La Commission Électorale Indépendante (CEI) a rendu publique, ce mercredi 4 juin 2025, la liste électorale définitive. Si les chiffres impressionnent 8.727.431 électeurs inscrits, dont 715.008 nouveaux , c’est surtout l’absence criante de plusieurs figures majeures de l’opposition qui retient l’attention.
Laurent Gbagbo, Guillaume Soro, Charles Blé Goudé et Tidjane Thiam, tous potentiels prétendants à la magistrature suprême, ont été purement et simplement radiés, comme en 2020. Officiellement, pour des raisons judiciaires pénales pour les uns, administratives pour les autres.Mais à sept mois de la présidentielle, ces exclusions relancent les soupçons d’un verrouillage du jeu électoral.
Une radiation politique déguisée ?
Dans un contexte où le RHDP, parti au pouvoir, domine largement les institutions, la radiation systématique de ses anciens adversaires interroge.
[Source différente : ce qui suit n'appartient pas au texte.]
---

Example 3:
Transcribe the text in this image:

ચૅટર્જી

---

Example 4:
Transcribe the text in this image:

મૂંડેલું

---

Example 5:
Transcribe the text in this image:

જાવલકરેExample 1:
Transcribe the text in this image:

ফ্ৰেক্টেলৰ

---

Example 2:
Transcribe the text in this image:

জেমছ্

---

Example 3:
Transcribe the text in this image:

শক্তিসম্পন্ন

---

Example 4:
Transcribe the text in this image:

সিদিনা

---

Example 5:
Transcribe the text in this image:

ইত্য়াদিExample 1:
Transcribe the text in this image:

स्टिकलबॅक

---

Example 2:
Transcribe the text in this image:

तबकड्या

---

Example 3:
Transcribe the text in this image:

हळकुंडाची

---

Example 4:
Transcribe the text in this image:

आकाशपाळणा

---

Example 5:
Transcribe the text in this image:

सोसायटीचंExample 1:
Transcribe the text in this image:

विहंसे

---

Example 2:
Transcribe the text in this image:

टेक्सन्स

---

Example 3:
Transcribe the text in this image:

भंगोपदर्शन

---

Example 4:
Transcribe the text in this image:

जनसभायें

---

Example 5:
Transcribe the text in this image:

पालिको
Peut-on encore parler de compétition électorale lorsque les principaux opposants sont rayés de la carte électorale?
Laurent Gbagbo, entre Bruxelles et Abidjan, reste empêtré dans une condamnation qui continue de faire débat.
Guillaume Soro, toujours en exil, reste frappé par une lourde peine judiciaire.
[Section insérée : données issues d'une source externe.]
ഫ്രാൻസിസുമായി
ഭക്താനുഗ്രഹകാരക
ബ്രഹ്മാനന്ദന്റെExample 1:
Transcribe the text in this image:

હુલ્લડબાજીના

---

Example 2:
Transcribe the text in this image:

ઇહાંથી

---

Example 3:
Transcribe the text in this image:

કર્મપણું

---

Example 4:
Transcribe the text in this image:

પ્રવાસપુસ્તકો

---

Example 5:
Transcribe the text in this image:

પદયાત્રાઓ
Charles Blé Goudé, pourtant revenu au pays depuis 2022, n’a toujours pas retrouvé ses droits civiques.
Tidjane Thiam, dont le retour en politique a suscité beaucoup d’espoir au sein du PDCI, est exclu pour des raisons administratives , alors même qu’il séjourne en France depuis plus de deux mois.
Une élection déjà pliée ?
La question devient inévitable : à quoi bon organiser une élection si les dés sont pipés d’avance ?
Avec des poids lourds de l’opposition absents, le scrutin présidentiel d’octobre risque fort de ressembler à une simple formalité pour le RHDP, tant l’alternance semble neutralisée par les mécanismes judiciaires et administratifs.
Une démocratie sous tension
Ces radiations, pour certains perçues comme des manœuvres d’élimination politique, pourraient accentuer le désintérêt des électeurs, voire raviver les tensions postélectorales, que le pays a déjà durement connues.
Alors que le gouvernement insiste sur la régularité du processus, une partie de l’opinion publique, elle, dénonce un simulacre d’élection orchestré au sommet
En 2025, la Côte d’Ivoire risque-t-elle de vivre une présidentielle sans véritable débat démocratique ?
La question dérange, mais elle est plus que jamais d’actualité.